Anthropic, a U.S.-based artificial intelligence developer behind the Claude model, last month accused Alibaba Group Holding NYSE:BABA, a Chinese technology company, of conducting a large-scale distillation campaign through thousands of fraudulent accounts. The accusation added to concerns from American AI companies that Chinese competitors, including AI startups DeepSeek and MiniMax, may have used similar methods to create rival chatbots at significantly lower cost. For investors, the dispute suggests that intellectual-property protection could become increasingly important as U.S. AI developers spend heavily on frontier models while overseas competitors attempt to reproduce comparable capabilities more efficiently.

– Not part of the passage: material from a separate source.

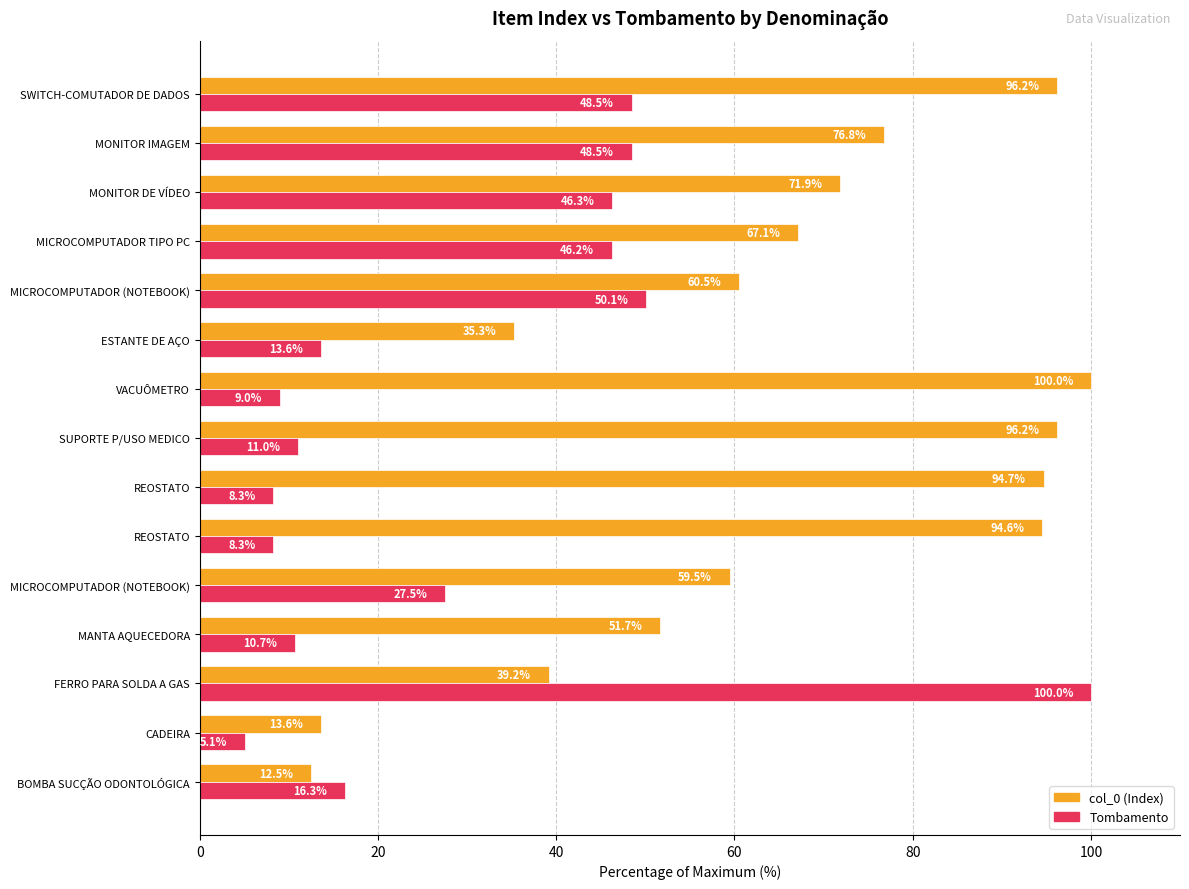

What is the difference between the second highest and minimum values in the Tombamento series?

45.0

Sankar also identified growing U.S. opposition to AI data centers as an even larger economic risk, pointing to a moratorium on new large data centers ordered Tuesday in New York by Governor Kathy Hochul. He argued that retreating from AI development could carry major long-term consequences for the United States. Separately, Sankar said he did not blame France for replacing Palantir's data tools at its domestic intelligence agency with a local alternative as European governments seek greater technological sovereignty, although he criticized what he described as unfair efforts to weaken Palantir's position outside the U.S. These developments may matter to Palantir investors because the company appears positioned at the center of several powerful trends, including rising AI adoption, tighter technology competition and increasing government preference for domestically developed systems.